Entscheidungsstichwort (Thema)
Regelsteuersatz für die Zurverfügungstellung von Räumlichkeiten an Prostituierte zur Ausübung der Prostitution
Leitsatz (redaktionell)
1. Die Anwendung des ermäßigten Steuersatzes kommt bei der kurzfristigen Überlassung von Räumen zur Ausübung der Prostitution nicht in Frage, weil es an dem nach § 4 Nr. 12 S. 2 UStG und § 12 Abs. 2 Nr. 11 Satz 1 UStG in der ab 2010 anzuwendenden Fassung gleichermaßen erforderlichen Tatbestandsmerkmal der Vermietung von zur kurzfristigen Beherbergung bereitgehaltenen Wohn- und Schlafräumen fehlt.
2. Die Unterbringung der Prostituierten in Räumen ist für diese allenfalls eine Nebenleistung der Ermöglichung der Ausübung der Prostitution. Charakterbestimmend für die Leistungen des Unternehmer, der die Räume zur Verfügung stellt, ist nicht die Beherbergung der Prostituierten, sondern die gewerbliche Nutzung der Räume für die Prostitution.
3. Bei der Überlassung von Räumen zur Ausübung der Prostitution liegt dann eine einheitliche steuerpflichtige Leistung vor, wenn nicht die Grundstücksnutzung, sondern die Möglichkeit, eine bestimmte Betätigung auszuüben, aus Sicht des Leistungsempfängers im Vordergrund steht.
4. Das von § 4 Nr. 12 Satz 2 UStG und § 12 Abs. 2 Nr. 11 Satz 1 UStG wortlautidentisch verwendete Tatbestandsmerkmal der „Vermietung von Wohn- und Schlafräumen, die ein Unternehmer zur kurzfristigen Beherbergung von Fremden bereithält”, ist einheitlich auszulegen.
Normenkette
UStG 2010 § 12 Abs. 2 Nr. 11 S. 1, § 4 Nr. 12 Sätze 1-2; RL 2006/112/EG Art. 98 Abs. 2
Nachgehend
Tenor
1. Die Klage wird abgewiesen.
2. Die Klägerin trägt die Kosten des Verfahrens.
Tatbestand
I.
Streitig ist, ob die von der Klägerin erzielten Umsätze aus der Überlassung von Zimmern an Prostituierte dem ermäßigten Umsatzsteuersatz des § 12 Abs. 2 Nr. 11 des Umsatzsteuergesetzes in der in dem Streitjahr geltenden Fassung (UStG) unterfallen.
Die Klägerin erzielte im Besteuerungsverfahren Einnahmen aus der Vermietung von Wohnungen in der A-straße 1 und 2 in B. Die Räume in den beiden Gebäuden wurden gegen Entgelt Prostituierten zur Ausübung der gewerblichen Prostitution zur Verfügung gestellt.

## AUSZÜGE DER EINTRÄGE
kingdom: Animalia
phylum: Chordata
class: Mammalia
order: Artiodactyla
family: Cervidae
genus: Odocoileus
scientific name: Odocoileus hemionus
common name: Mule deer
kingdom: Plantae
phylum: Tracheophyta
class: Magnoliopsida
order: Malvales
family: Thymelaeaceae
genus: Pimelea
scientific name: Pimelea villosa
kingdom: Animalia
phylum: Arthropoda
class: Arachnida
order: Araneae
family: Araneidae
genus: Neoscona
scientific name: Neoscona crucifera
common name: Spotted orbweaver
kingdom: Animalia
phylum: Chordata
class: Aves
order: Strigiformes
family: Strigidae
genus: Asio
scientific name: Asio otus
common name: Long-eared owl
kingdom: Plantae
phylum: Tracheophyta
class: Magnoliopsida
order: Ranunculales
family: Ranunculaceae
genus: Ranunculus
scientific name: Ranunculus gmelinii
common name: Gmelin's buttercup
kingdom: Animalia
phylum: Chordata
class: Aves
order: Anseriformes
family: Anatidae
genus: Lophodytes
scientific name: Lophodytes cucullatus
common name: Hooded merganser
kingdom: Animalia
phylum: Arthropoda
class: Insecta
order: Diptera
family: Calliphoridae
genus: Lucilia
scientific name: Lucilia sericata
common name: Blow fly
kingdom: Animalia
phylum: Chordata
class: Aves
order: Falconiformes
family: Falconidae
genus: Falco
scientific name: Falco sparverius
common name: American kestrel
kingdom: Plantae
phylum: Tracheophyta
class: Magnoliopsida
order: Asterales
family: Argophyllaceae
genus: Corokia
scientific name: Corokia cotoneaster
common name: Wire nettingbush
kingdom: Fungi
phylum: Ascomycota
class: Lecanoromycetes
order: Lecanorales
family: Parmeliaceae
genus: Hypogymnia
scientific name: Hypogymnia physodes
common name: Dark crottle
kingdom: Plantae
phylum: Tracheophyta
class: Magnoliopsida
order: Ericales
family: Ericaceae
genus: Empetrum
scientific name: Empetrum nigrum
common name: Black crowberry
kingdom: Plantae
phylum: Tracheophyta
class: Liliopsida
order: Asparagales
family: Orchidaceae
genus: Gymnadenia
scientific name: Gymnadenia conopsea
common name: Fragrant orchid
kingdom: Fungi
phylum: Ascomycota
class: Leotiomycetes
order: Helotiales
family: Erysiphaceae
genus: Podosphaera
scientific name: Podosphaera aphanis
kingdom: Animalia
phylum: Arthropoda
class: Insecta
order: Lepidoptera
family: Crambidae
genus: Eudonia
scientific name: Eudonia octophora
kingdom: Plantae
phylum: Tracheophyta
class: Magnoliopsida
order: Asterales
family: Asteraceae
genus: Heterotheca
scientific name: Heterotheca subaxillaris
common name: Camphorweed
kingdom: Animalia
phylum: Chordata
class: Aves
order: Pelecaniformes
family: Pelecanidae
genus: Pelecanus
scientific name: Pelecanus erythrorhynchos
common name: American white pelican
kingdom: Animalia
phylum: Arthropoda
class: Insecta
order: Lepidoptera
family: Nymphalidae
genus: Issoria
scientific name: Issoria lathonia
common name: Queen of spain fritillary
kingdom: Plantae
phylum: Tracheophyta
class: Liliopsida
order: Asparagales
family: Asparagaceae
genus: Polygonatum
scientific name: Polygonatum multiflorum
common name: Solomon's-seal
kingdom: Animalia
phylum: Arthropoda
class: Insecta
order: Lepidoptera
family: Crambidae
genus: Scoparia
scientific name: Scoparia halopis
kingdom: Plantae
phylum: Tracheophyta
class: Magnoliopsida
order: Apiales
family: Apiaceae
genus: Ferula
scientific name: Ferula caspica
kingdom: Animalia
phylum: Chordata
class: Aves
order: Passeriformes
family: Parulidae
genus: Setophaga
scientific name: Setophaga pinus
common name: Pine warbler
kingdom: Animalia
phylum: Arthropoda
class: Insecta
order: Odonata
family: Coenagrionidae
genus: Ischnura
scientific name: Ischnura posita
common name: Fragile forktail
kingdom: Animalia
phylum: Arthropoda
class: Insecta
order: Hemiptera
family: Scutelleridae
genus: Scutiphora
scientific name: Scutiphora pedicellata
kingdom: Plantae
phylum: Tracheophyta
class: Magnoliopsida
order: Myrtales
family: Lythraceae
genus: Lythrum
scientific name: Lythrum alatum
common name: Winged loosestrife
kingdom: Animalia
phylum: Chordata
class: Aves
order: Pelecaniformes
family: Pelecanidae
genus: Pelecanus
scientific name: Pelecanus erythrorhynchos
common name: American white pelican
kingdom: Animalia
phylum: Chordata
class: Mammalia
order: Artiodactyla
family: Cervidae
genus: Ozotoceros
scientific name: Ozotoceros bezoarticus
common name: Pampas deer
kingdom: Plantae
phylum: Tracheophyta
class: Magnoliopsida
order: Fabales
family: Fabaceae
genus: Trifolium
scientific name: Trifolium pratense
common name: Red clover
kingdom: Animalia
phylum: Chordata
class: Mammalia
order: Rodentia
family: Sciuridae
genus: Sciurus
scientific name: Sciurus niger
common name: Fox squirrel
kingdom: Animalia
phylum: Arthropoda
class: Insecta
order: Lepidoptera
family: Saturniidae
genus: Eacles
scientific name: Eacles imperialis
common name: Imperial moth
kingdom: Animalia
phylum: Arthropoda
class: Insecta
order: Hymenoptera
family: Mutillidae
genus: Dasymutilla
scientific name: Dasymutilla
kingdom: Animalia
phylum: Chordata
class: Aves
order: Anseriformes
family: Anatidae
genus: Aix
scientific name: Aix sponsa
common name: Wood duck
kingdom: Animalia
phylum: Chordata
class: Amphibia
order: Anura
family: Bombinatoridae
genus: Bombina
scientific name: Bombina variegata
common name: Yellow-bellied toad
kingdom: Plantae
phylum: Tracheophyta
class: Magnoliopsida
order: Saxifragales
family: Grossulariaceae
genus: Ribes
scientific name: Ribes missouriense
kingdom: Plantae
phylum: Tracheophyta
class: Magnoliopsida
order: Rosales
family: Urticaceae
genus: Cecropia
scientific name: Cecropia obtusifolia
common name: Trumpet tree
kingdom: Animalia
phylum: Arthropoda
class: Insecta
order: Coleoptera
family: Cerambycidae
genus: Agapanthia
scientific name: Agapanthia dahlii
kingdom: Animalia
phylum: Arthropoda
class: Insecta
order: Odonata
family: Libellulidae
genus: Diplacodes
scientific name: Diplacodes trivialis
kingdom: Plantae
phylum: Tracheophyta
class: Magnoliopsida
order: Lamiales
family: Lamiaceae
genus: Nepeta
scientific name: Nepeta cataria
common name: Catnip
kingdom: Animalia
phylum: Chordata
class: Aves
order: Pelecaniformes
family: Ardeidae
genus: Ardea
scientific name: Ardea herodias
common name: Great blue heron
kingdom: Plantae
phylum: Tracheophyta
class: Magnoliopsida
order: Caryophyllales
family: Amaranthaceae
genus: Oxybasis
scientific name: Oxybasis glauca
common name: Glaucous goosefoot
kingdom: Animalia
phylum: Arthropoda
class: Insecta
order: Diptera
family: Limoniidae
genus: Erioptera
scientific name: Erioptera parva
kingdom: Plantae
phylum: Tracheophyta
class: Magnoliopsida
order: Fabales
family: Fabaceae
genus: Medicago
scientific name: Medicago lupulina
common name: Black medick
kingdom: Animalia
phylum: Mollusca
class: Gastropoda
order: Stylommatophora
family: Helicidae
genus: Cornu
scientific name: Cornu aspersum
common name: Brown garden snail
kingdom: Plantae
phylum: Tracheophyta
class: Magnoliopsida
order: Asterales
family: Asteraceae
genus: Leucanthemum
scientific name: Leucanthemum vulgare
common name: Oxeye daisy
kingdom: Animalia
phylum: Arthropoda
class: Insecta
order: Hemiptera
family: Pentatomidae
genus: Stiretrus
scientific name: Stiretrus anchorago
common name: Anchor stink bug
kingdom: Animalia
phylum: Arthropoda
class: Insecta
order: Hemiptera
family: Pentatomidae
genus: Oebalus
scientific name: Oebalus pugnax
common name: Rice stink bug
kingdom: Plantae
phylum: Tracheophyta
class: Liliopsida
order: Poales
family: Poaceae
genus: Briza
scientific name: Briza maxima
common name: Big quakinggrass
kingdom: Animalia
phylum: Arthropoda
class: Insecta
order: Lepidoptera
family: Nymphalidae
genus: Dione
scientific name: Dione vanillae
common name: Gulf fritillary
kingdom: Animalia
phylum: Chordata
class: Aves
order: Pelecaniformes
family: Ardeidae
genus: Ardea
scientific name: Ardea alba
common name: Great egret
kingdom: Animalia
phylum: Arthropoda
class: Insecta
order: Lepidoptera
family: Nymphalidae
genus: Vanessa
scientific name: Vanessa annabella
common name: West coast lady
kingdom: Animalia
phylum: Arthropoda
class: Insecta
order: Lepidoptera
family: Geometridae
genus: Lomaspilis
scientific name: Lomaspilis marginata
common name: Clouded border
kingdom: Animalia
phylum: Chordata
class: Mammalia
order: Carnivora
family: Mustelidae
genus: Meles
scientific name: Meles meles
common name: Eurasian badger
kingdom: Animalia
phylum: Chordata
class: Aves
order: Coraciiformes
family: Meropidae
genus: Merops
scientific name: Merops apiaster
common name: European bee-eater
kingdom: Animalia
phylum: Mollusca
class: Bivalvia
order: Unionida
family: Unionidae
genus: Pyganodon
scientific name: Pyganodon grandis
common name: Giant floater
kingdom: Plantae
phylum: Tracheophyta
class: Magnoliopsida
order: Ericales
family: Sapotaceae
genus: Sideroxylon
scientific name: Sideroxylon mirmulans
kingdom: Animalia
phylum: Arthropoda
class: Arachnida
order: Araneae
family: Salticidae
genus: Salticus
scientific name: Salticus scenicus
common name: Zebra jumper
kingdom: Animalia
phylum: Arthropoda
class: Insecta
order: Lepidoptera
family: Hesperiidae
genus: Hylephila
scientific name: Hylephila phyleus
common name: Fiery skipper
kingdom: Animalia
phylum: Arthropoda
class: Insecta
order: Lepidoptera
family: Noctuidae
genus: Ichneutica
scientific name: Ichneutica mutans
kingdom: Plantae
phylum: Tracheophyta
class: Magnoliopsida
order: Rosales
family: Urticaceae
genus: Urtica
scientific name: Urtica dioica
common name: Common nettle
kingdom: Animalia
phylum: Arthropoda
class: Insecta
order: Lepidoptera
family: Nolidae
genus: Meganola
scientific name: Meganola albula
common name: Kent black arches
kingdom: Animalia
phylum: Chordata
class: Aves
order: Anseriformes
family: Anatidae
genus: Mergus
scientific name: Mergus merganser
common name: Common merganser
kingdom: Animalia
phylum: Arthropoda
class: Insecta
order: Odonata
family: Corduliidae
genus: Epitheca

## GESTELLTE AUFGABE 1
Gib aus dem Urteilsauszug den Abschnitt wortgetreu wieder, der mit den Worten „Die Klägerin erzielte“ beginnt und nach den Worten „zur Verfügung gestellt.“ endet.
## GESTELLTE AUFGABE 2
Prüfe anhand des Urteilsauszugs, ob die folgenden Aussagen zutreffen, und belege jedes Ja oder Nein mit den entscheidenden Worten als wörtlichem Zitat: (a) Die Klage wird abgewiesen. (b) Die Kosten des Verfahrens trägt der Beklagte. (c) Nach dem Leitsatz kommt bei der kurzfristigen Überlassung von Räumen zur Ausübung der Prostitution der ermäßigte Steuersatz in Betracht.

## VOLLSTÄNDIGE ANTWORT 1
Die Klägerin erzielte im Besteuerungsverfahren Einnahmen aus der Vermietung von Wohnungen in der A-straße 1 und 2 in B. Die Räume in den beiden Gebäuden wurden gegen Entgelt Prostituierten zur Ausübung der gewerblichen Prostitution zur Verfügung gestellt.

## VOLLSTÄNDIGE ANTWORT 2
(a) Ja: „Die Klage wird abgewiesen.“
(b) Nein: „Die Klägerin trägt die Kosten des Verfahrens.“
(c) Nein: „Die Anwendung des ermäßigten Steuersatzes kommt bei der kurzfristigen Überlassung von Räumen zur Ausübung der Prostitution nicht in Frage“